Special Counsel Robert Hur to testify before Congress about Joe Biden's investigation involving classified documents

As he wrote in his report, the president "willfully retained and disclosed classified materials after his vice presidency when he was a private citizen," although he decided not to press charges.

Robert Hur, the special prosecutor appointed to Joe Biden's case involving classified documents, recently revealed a report that shook the White House. Despite not filing any charges against the president, he questioned his memory and claimed that he "withheld and voluntarily disclosed classified material after his vice presidency." It was recently confirmed that Hur will answer questions in Congress about his investigation.

Expectations were high for his arrival on Capitol Hill. Three House committees even asked Hur to turn over recordings and transcripts of his interview with Biden.

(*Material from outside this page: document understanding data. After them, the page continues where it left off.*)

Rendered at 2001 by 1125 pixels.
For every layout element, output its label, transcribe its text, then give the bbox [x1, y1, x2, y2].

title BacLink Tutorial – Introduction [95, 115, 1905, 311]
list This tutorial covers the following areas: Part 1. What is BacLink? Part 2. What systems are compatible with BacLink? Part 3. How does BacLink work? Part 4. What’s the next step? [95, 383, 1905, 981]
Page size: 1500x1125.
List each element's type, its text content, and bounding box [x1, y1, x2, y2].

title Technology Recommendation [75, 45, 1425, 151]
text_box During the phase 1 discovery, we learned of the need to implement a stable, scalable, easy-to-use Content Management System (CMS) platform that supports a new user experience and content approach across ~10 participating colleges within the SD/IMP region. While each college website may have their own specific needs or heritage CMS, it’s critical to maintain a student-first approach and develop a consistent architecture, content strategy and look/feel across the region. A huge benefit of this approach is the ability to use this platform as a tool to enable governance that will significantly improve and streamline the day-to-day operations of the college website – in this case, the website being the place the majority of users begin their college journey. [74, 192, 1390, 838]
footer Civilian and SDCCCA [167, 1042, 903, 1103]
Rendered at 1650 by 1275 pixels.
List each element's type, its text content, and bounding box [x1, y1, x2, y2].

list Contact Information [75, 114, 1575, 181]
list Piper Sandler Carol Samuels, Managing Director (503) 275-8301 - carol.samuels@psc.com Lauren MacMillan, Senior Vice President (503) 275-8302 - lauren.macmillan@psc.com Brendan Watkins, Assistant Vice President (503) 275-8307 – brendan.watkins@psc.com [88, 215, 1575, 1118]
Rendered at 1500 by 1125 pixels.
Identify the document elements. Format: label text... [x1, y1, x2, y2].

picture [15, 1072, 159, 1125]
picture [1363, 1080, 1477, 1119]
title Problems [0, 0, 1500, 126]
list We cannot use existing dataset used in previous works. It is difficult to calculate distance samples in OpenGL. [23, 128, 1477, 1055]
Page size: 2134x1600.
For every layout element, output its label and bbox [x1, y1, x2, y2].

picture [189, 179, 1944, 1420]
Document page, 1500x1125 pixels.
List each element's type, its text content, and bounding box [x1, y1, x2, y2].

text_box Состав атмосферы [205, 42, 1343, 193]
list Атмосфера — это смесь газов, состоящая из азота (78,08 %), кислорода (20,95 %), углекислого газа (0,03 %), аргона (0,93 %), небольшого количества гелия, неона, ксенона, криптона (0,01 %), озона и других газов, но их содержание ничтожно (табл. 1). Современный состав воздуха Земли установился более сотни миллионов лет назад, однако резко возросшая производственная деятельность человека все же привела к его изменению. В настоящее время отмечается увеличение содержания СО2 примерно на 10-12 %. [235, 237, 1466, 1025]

Now, as reported by The Washington Examiner, the special prosecutor will appear on March 12 at a public hearing of the House Judiciary Committee. According to Axios, he has already contacted his former colleagues at the Department of Justice to help him prepare his testimony.

"Although Mr. Hur reasoned that President Biden’s presentation ‘as a sympathetic, well-meaning, elderly man with a poor memory’ who “did not remember when he was vice president’ or ‘when his son Beau died’ posed challenges to proving the President’s guilt beyond a reasonable doubt, the report concluded that the Department’s principles of prosecution weighed against prosecution because the Department has not prosecuted ‘a former president or vice president for mishandling classified documents from his own administration,'" wrote the chairman of the House Oversight and Accountability Committee, James Comer, House Judiciary Committee Chairman Rep. Jim Jordan, and House Ways and Means Committee Chairman Jason Smith.

Robert Hur's report on Joe Biden

After a little more than a year of interviews and investigation, the special counsel released his 379-page report in which he wrote that Biden "willfully retained and disclosed classified materials after his vice presidency when he was a private citizen." However, he clarified that it was not enough to file charges.

The report also included detailed photographs of documents in the president's garage, which included "top secret/sensitive compartmentalized information" related to foreign policy in Afghanistan.

Hur dedicated one of the sections of the letter to the president's memory, which, he wrote, "appeared to have significant limitations." He came to this conclusion citing an interview and recorded conversations with Biden's ghostwriter.

"(Biden) did not remember when he was vice president. He did not remember, even within several years, when his son Beau died. And his memory appeared hazy when describing the Afghanistan debate that was once so important to him," the report states.

"We have also considered that, at trial, Mr. Biden would likely present himself to a jury, as he did during our interview, as a sympathetic, well-meaning, elderly man with a poor memory," Hur added.